Im Ausgleich zu den anstrengenden sportlichen Wettkämpfen ist das Dresdner Projekt für die Offene Klasse konsequent als Ort der Entspannung und des Müßiggangs gestaltet. Ob die Formgebung nun ursprünglich auf einen Rettungsring oder doch einen Donut zurückgeht, ist nicht mehr zweifelsfrei zu rekonstruieren. Jedenfalls bietet der entSpannRING! bequem Platz für neun Bastelkinder (so nennen sich die Betonkanubauer der TU Dresden gerne selbst), die sich mitten auf dem Wasser sonnen und von nervenaufreibenden Bootsrennen erholen wollen. Entsprechend einem (u.a. bei der Drehsden) erprobten Konstruktionsprinzip der Bastelkinder wird der entSpannRING! aus neun einzeln angefertigten Kreisringsegmenten zusammengesetzt und mit Gewindestäben zusammengespannt. Damit wird ein Transport des runden Ungetüms (Durchmesser: 4 Meter; Masse: etwa 600 Kilogramm) überhaupt erst möglich. Für die Fertigung der Kreissegmente wurde anfangs eine Positivform aus Holzspanten, Drahtgeflecht und Gips erschaffen, auf der anschließend eine Negativschalung aus glasfaserbewehrtem Kunststoff (GFK) hergestellt wurde. Mit Hilfe dieser GFK-Schalung wurden später alle Segmente betoniert. Wie im Betonkanubau üblich, wurde dabei ein Feinbeton mit sehr kleinem Größtkorn und hohem Zementanteil verwendet.

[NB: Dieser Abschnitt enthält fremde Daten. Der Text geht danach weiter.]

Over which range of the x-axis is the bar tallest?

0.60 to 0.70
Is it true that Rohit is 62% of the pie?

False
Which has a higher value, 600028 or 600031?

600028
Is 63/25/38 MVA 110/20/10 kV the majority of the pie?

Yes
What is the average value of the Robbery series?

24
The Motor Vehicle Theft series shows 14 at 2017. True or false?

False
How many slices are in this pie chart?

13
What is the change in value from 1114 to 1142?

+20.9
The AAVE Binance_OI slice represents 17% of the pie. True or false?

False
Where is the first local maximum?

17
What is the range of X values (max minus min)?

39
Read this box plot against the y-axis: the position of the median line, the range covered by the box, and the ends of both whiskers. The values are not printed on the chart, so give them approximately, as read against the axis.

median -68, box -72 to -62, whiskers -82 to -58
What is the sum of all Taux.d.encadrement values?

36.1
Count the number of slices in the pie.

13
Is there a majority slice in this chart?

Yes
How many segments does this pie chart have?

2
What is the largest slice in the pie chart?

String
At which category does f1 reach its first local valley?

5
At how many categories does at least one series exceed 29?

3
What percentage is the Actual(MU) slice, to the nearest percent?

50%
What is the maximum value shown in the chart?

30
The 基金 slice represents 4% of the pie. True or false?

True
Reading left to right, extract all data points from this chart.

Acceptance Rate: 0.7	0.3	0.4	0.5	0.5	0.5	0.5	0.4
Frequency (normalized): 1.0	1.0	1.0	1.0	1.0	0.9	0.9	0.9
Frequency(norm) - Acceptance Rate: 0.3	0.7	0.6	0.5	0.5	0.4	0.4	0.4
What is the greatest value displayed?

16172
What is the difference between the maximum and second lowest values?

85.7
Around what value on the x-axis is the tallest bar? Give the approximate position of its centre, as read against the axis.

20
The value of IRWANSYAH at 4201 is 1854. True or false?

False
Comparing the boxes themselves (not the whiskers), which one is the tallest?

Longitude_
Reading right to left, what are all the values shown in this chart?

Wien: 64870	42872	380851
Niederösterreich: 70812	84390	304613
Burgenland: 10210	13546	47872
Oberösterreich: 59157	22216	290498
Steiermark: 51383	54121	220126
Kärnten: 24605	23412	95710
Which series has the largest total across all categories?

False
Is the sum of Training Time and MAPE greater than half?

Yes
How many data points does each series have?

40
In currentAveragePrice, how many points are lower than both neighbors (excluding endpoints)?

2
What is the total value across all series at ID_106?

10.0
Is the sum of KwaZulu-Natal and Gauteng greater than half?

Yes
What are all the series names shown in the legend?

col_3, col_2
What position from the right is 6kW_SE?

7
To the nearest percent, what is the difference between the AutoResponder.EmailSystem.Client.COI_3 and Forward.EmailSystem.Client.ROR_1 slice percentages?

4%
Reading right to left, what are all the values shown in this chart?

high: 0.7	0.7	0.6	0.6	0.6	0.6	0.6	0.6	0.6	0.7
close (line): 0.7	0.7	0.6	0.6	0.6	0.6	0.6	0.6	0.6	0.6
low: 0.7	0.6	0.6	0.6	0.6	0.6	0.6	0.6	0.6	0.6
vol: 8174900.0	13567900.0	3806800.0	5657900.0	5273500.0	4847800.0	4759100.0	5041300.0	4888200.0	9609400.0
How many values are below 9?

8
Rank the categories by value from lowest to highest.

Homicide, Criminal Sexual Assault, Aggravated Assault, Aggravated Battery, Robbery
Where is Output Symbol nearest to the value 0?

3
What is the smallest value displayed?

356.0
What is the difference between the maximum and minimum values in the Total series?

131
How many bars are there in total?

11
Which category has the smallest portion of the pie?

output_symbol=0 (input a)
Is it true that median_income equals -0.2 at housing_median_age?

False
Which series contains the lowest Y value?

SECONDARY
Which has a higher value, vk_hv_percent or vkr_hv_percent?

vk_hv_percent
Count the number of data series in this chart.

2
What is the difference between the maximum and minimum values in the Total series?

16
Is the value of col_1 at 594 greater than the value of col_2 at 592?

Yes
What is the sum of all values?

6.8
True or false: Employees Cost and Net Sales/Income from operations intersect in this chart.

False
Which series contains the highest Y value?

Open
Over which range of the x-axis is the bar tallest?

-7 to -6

Dabei wurde aus zweierlei Gründen auf das zehnte Segment verzichtet und der Ring mit Absicht nicht geschlossen. Erstens findet dort der neuartige Flossen-Antrieb Platz, außerdem muss ja Platz sein für den Bord-Grill. Zum Zweiten will man zeigen, dass man mit sowohl an der Außen- als auch an der Innenseite des Rings liegenden Spanngliedern auch einen nicht geschlossenen Kreisring aus vorgespannten Segmenten bauen kann. Aus dem statischen Systems des offenen Kreisrings resultieren höhere Materialbeanspruchungen und damit auch höhere Anforderungen an die Fertigungstechnologie und die Materialeigenschaften des textilbewehrten Betons. Der entSpannRING! ist also eine echte Spannbetonkonstruktion – zum An- und zum Entspannen. Der gewählte Name bringt sowohl die grundlegende Konstruktionsidee und den Einsatzzweck als auch den Stolz der Erbauer auf ihr Werk und ihren Berufsstand auf den Punkt, ganz nach der Devise: „Kein Ding ohne Ing(enieur)!“

Während am entSpannRING! noch bis zum letzten Moment getüftelt wird, haben die neuen Betonkanus ihre erste Bewährungsprobe bereits am ersten Juniwochenende beim 32. BetonKanoRace in Roermond, Holland bestanden. Die Damenmannschaft der Bastelkinder entschied den 200 m Sprint für sich und außerdem konnte sowohl den Innovationspreis als auch den Pokal für das leichteste Kanu mit nach Hause nehmen.